According to her, the implementation agency would go round some states including Katsina between next month and March 2020 for spot check of the implementation before the release of the additional funding to the state.
She noted that the global apex bank had been collaborating with Katsina on the bank’s new project focusing on secondary education under its 10 million girls’ programme, otherwise known as the Adolescent Girls Project.
Mai said the current mission was really focused on what it would take to expand junior secondary and senior secondary learning opportunities to children in Katsina, adding that the exercise was a major challenge in the state with about 2700 primary schools but only 270 secondary schools.

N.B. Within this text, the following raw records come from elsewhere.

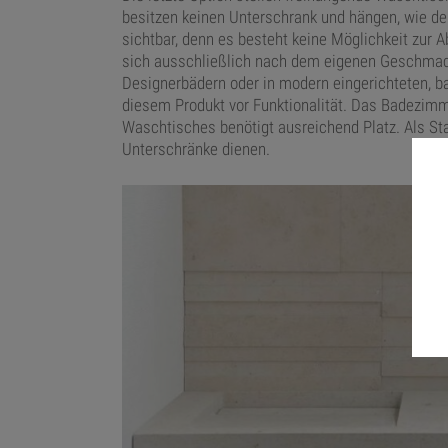
besitzen keinen Unterschrank und hängen, wie der 
sichtbar, denn es besteht keine Möglichkeit zur 
sich ausschließlich nach dem eigenen Geschmack
Designerbädern oder in modern eingerichteten, b
diesem Produkt vor Funktionalität. Das Badezimmer
Waschtisches benötigt ausreichend Platz. Als S
Unterschränke dienen.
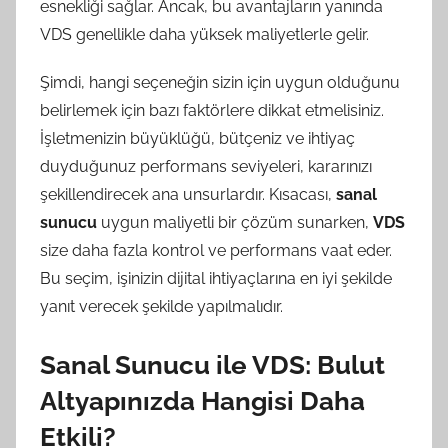
esnekliği sağlar. Ancak, bu avantajların yanında
VDS genellikle daha yüksek maliyetlerle gelir.
Şimdi, hangi seçeneğin sizin için uygun olduğunu
belirlemek için bazı faktörlere dikkat etmelisiniz.
İşletmenizin büyüklüğü, bütçeniz ve ihtiyaç
duyduğunuz performans seviyeleri, kararınızı
şekillendirecek ana unsurlardır. Kısacası,
sanal
sunucu
uygun maliyetli bir çözüm sunarken,
VDS
size daha fazla kontrol ve performans vaat eder.
Bu seçim, işinizin dijital ihtiyaçlarına en iyi şekilde
yanıt verecek şekilde yapılmalıdır.
Sanal Sunucu ile VDS: Bulut
Altyapınızda Hangisi Daha
Etkili?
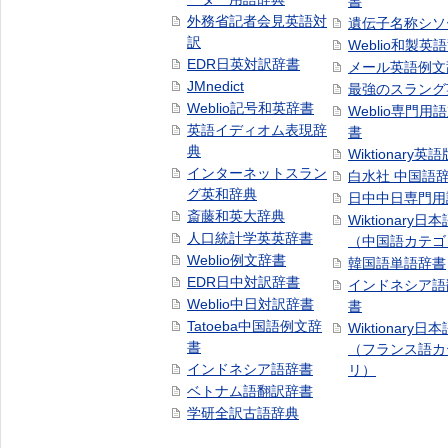
書
外務省記者会見英語対
遺伝子名称シソ
訳
Weblio和製英
EDR日英対訳辞書
メール英語例文
JMnedict
最強のスラング
Weblio記号和英辞書
Weblio専門用
英語イディオム表現辞
書
典
Wiktionary英語
インターネットスラン
白水社 中国語
グ英和辞典
日中中日専門用
斎藤和英大辞典
Wiktionary日
人口統計学英英辞書
（中国語カテゴ
Weblio例文辞書
韓国語単語辞書
EDR日中対訳辞書
インドネシア語
Weblio中日対訳辞書
書
Tatoeba中国語例文辞
Wiktionary日
書
（フランス語カ
インドネシア語辞書
リ）
ベトナム語翻訳辞書
学研全訳古語辞典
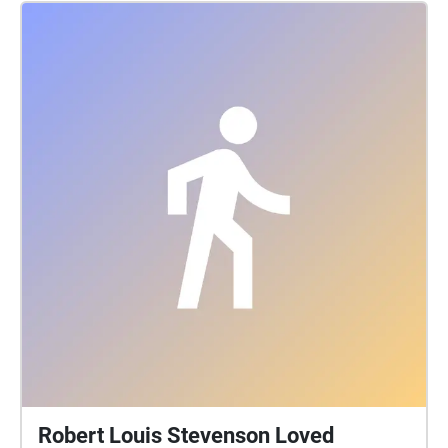
Robert Louis Stevenson Loved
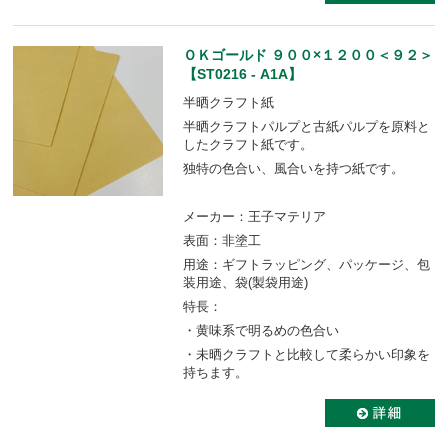
ＯＫゴールド ９００×１２００＜９２＞
【ST0216 - A1A】
半晒クラフト紙
半晒クラフトパルプと古紙パルプを原料と
したクラフト紙です。
独特の色合い、風合いを持つ紙です。
メーカー：王子マテリア
表面：非塗工
用途：ギフトラッピング、パッケージ、包
装用途、袋(製袋用途)
特長：
・黄味系で明るめの色合い
・未晒クラフトと比較して柔らかい印象を
持ちます。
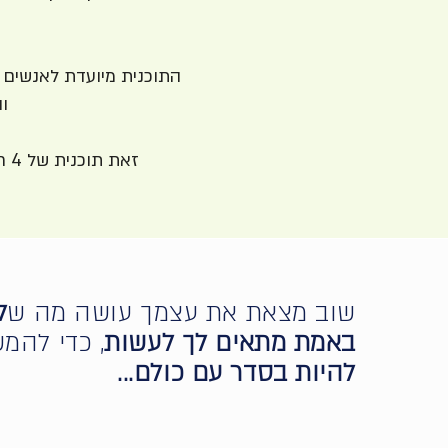
התוכנית מיועדת לאנשים 
ו
זאת תוכנית של 4 חודשים שמכילה מפגשי למידה ותרגול קבוצתיים, עבודה אישית וליווי בין המפגשים.
שוב מצאת את עצמך עושה מה ש
ל
באמת מתאים לך לעשות
, כדי להמש
להיות בסדר עם כולם...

“Basically, for 10 primary schools, we have one secondary. We need to expand the number of junior and senior secondary schools to accommodate increased enrollment we have achieved in primary education. So, we will be looking to continue to work with you to continue in finding solution to this,” she said.
The governor, who expressed appreciation over the contributions of the World Bank in the area of education which tops his administration’s restoration agenda, revealed that, as from this year, the state would to be creating at least 68 additional junior secondary every year to address the issue of transition from primary to secondary school.
Masari added that the government recently acquired a private school in Katsina and converted it into girls’ boarding school capable of accommodating no fewer than 2000 students as part of the measures to combat the need for more girls’ secondary schools.